Work to complete: Lines in which "tail" appears should be pulled from the data below.

START Provided information

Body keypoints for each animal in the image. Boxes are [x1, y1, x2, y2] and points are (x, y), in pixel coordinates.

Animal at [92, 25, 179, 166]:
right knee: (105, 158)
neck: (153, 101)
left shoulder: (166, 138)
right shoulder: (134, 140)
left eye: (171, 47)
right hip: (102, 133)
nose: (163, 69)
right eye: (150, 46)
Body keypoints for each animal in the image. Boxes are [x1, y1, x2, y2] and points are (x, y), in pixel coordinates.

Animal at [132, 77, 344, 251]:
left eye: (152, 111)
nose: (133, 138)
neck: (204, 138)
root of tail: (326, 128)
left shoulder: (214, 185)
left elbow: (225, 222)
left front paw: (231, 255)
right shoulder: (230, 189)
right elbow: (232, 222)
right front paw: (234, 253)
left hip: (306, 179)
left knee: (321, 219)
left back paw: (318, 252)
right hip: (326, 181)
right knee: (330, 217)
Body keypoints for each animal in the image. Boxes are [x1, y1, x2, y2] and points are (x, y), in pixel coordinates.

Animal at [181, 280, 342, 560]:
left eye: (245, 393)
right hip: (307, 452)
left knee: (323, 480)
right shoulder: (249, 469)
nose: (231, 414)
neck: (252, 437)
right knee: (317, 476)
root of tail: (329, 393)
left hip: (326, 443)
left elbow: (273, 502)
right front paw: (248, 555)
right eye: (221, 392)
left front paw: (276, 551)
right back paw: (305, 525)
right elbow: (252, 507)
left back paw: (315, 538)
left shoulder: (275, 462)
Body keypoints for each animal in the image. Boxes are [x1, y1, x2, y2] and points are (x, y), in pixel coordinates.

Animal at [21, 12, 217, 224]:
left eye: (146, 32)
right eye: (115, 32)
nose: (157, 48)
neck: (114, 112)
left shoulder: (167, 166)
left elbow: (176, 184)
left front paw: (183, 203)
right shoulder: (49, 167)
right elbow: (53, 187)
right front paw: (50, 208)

END Provided information
START Provided information

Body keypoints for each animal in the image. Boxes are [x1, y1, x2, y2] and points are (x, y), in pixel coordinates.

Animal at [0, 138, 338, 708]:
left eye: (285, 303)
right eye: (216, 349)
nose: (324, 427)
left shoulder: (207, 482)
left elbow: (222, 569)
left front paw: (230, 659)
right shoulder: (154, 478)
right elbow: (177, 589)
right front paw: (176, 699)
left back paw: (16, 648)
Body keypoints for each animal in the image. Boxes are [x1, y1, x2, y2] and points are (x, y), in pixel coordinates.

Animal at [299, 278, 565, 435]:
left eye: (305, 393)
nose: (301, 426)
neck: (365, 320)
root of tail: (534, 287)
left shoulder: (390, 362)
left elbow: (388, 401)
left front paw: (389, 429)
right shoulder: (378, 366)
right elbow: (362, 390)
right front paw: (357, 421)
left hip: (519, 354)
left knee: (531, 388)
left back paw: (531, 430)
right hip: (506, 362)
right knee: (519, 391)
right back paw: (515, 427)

END Provided information
START Provided information

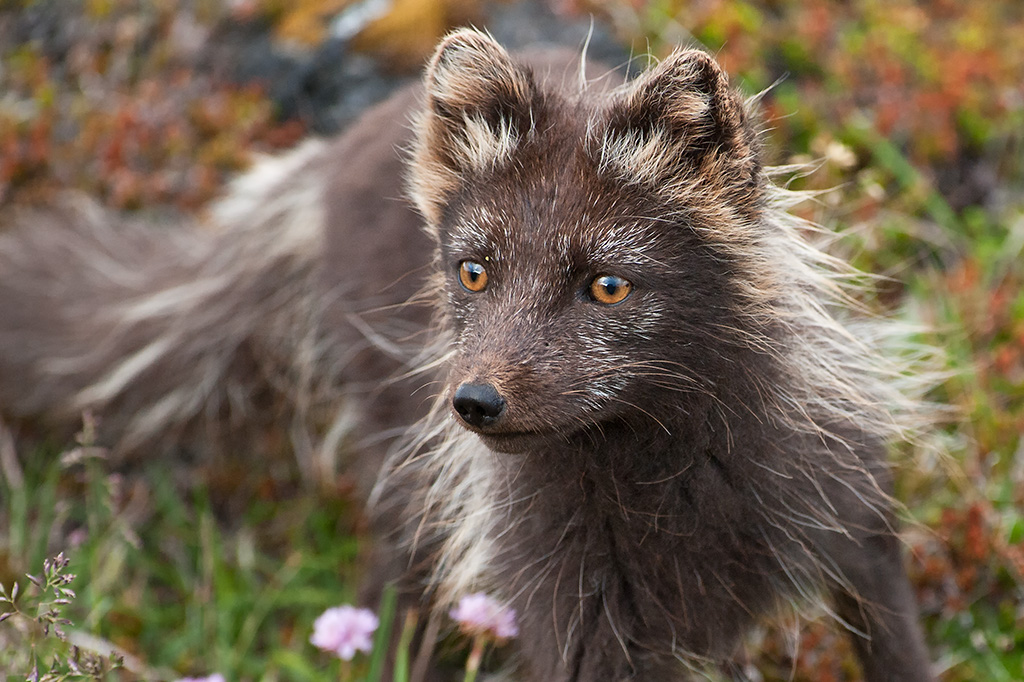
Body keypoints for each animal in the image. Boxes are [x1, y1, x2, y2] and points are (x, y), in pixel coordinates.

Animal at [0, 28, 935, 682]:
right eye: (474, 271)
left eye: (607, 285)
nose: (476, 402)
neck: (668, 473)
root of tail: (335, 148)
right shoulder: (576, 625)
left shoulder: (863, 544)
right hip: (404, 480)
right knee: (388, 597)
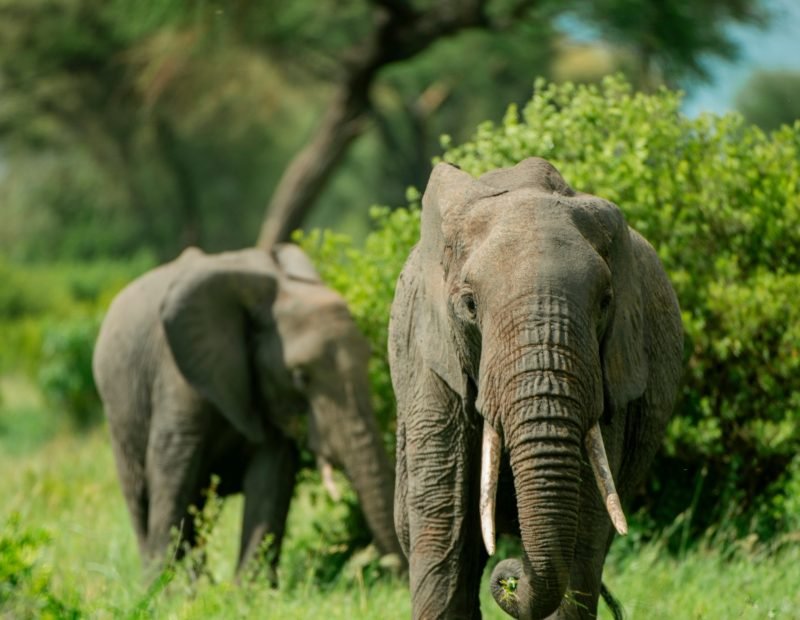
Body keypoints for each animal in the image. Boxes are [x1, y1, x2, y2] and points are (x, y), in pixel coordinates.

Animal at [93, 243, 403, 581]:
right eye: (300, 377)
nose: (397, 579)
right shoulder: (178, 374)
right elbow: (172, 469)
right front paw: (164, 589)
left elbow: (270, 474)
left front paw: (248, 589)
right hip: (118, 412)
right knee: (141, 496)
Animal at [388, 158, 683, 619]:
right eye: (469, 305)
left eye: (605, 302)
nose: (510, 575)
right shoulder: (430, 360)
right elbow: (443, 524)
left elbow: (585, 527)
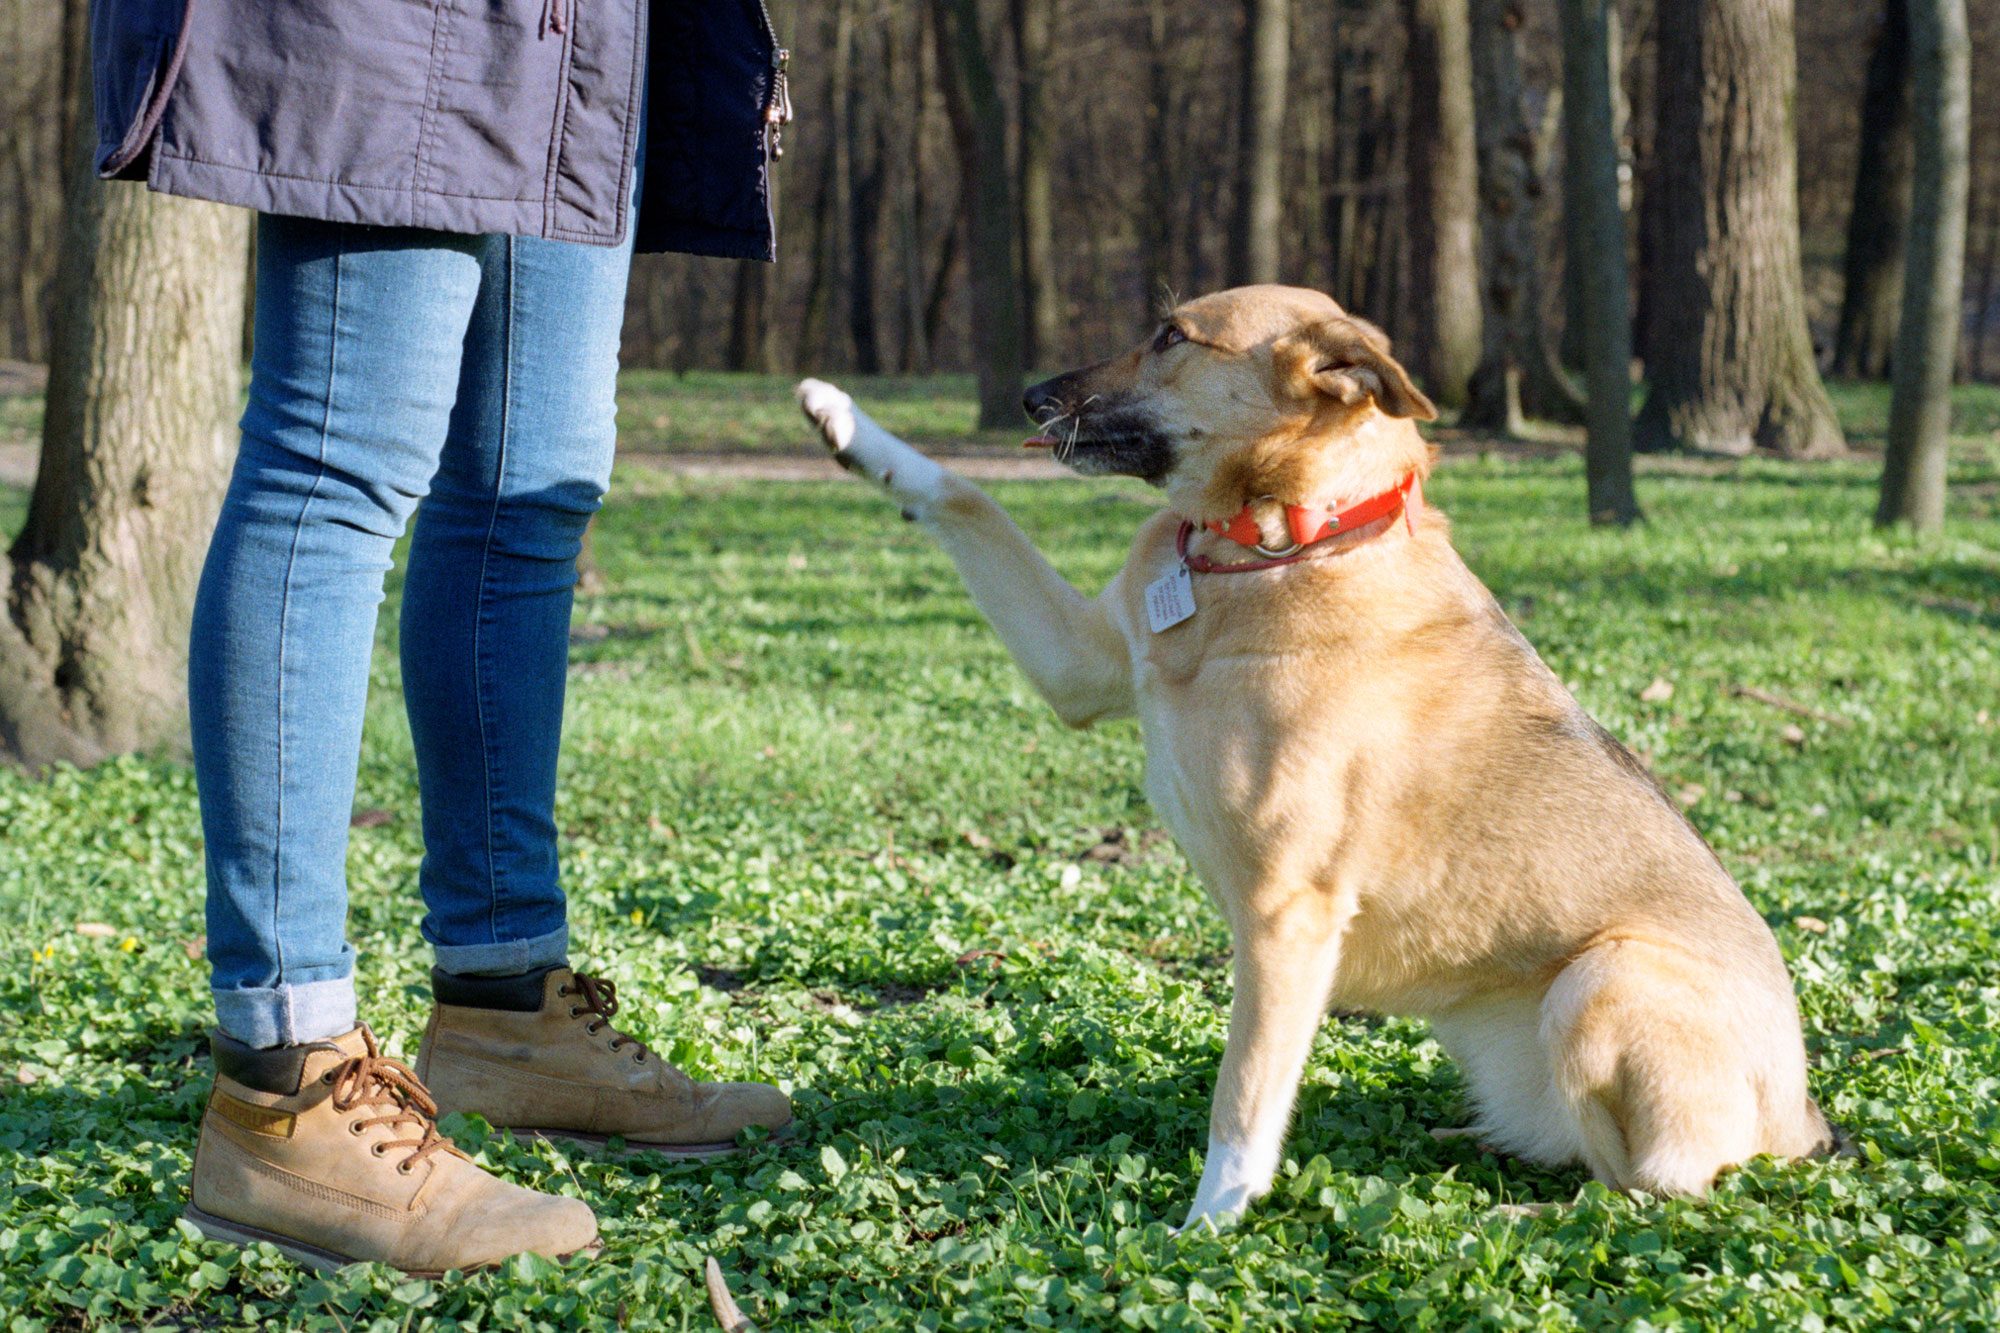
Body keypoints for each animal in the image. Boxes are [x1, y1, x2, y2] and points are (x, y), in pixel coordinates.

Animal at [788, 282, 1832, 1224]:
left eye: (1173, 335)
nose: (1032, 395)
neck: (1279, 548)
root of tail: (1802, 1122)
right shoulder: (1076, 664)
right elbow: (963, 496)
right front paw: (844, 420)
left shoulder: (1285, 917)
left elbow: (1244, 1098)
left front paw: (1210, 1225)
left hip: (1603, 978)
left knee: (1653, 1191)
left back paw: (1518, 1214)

END Provided information

Expected answer:
root of tail: (326, 128)
root of tail: (329, 393)
root of tail: (534, 287)
root of tail: (335, 148)
root of tail: (1802, 1122)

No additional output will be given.